This is Why Everyone Should Hate Foxes


Foxes are awesome, wanna see one? Then check out the source of the sweet-ass image above, after you’ve had your fill of sweet foxy goodness however, we’re going to tell you the a story that will explain to you why foxes are assholes. Because, well, they kind of are.

Over in Blighty (England) a man was actually mugged by a fuzzy little fox. The fox, which was apparently hungry enough to try and attack a giant, burly English man, but not hungry enough to physically hunt for food, nipped at the man’s heels and cornered him into an alley. If a fox scaring a man into an alley to mug him for his food isn’t scary enough, just remember that it was probably cute enough to do it again and get away with it. Seriously, look at the image above and tell us you wouldn’t feed that thing nothing but hugs and small cubes of carrots.

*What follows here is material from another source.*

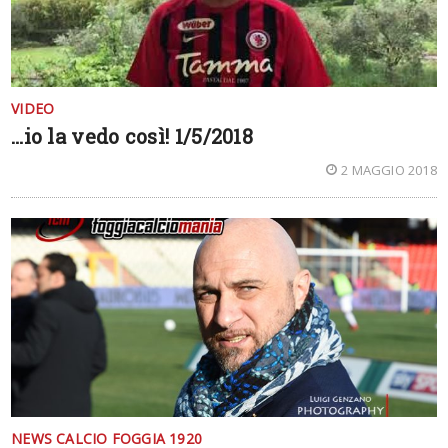
VIDEO
…io la vedo così! 1/5/2018
2 MAGGIO 2018
NEWS CALCIO FOGGIA 1920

The man, who we’d really like to point out weighed enough to be considered either his own country or a walking pile-driver, was so terrified of the tiny fuzzy embodiment of hatred currently trying to rip out his soul, he threw various amounts of food at it until it left him alone.

The man was so traumatised by the whole event that he immediately called his local newspaper to tell them that he’d just been mugged by a fox. After selling his story (to heal the pain) an expert presumably under duress from the fox cartel, came forward to try to explain that this wasn’t something foxes normally do.

Something we’d be inclined to believe if it wasn’t for the fact earlier this year a fox broke into a British home and bit off a babies finger. The fox was actually aiming for the much sweeter prize of the entire freaking baby, but the babies mother managed to wrestle her child from the foxes grip. In other words, foxes suck.